─── INFORMATION GIVEN ───

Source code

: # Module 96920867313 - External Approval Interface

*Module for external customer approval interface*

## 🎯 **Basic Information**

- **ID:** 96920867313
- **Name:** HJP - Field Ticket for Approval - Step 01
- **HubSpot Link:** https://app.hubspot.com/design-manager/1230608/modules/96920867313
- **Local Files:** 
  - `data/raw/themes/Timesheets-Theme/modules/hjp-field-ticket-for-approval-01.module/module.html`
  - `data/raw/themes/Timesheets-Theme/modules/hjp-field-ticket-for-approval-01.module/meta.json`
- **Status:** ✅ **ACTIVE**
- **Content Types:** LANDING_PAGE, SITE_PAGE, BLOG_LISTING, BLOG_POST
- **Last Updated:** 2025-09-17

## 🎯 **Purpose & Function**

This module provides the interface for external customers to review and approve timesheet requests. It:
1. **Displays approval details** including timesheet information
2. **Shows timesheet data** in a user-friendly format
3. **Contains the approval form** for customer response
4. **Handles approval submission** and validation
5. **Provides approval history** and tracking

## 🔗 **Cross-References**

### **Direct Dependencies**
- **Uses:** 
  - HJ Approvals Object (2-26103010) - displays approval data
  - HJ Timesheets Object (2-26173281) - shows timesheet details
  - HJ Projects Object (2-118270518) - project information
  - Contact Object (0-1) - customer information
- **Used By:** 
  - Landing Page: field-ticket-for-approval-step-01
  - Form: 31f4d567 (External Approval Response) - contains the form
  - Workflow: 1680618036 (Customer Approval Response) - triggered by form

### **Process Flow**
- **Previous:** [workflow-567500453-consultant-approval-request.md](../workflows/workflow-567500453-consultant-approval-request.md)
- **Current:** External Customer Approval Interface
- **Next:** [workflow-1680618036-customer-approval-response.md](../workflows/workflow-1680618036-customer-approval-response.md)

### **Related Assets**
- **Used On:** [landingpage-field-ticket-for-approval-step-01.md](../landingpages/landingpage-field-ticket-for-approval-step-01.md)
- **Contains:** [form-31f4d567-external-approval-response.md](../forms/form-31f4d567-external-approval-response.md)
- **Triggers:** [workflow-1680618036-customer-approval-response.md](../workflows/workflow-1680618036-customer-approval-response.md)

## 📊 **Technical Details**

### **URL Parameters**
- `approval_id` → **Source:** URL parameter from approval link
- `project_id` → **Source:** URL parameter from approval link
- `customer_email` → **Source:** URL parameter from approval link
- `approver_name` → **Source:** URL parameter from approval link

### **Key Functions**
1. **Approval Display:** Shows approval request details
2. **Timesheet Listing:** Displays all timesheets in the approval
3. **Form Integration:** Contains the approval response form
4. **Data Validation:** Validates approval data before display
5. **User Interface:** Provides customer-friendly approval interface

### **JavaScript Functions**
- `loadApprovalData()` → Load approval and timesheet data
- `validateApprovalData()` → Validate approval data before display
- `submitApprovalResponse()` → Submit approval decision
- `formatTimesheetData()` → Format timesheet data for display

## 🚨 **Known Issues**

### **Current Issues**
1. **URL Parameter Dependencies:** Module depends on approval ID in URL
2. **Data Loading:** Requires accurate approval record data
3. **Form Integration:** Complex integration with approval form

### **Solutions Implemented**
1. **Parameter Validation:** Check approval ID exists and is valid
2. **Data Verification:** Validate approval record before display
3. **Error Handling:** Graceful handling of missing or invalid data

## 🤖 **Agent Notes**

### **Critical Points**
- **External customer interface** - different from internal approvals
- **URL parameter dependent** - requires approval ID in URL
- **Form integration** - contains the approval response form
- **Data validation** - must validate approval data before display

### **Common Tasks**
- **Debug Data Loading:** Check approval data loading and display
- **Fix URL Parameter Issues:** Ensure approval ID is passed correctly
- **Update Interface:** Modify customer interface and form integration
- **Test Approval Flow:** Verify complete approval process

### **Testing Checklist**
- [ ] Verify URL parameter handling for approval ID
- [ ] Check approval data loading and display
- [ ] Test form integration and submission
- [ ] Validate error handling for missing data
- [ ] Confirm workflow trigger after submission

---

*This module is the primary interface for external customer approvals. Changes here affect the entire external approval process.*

───
─── INFORMATION GIVEN ───

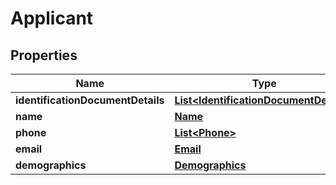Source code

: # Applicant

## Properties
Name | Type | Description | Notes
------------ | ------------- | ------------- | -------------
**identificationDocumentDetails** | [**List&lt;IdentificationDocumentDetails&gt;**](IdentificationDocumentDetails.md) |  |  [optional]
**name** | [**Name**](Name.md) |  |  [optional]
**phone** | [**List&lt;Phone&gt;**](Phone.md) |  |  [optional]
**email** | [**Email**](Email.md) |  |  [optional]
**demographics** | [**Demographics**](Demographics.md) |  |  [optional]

───

EXERCISE AIM -
For this exercise, please output exactly the lines above starting at the line with "## 🎯 **Basic Information**" and ending at the line with "2. **Shows timesheet", ends included.

ANSWER SECTION -
## 🎯 **Basic Information**

- **ID:** 96920867313
- **Name:** HJP - Field Ticket for Approval - Step 01
- **HubSpot Link:** https://app.hubspot.com/design-manager/1230608/modules/96920867313
- **Local Files:** 
  - `data/raw/themes/Timesheets-Theme/modules/hjp-field-ticket-for-approval-01.module/module.html`
  - `data/raw/themes/Timesheets-Theme/modules/hjp-field-ticket-for-approval-01.module/meta.json`
- **Status:** ✅ **ACTIVE**
- **Content Types:** LANDING_PAGE, SITE_PAGE, BLOG_LISTING, BLOG_POST
- **Last Updated:** 2025-09-17

## 🎯 **Purpose & Function**

This module provides the interface for external customers to review and approve timesheet requests. It:
1. **Displays approval details** including timesheet information
2. **Shows timesheet data** in a user-friendly format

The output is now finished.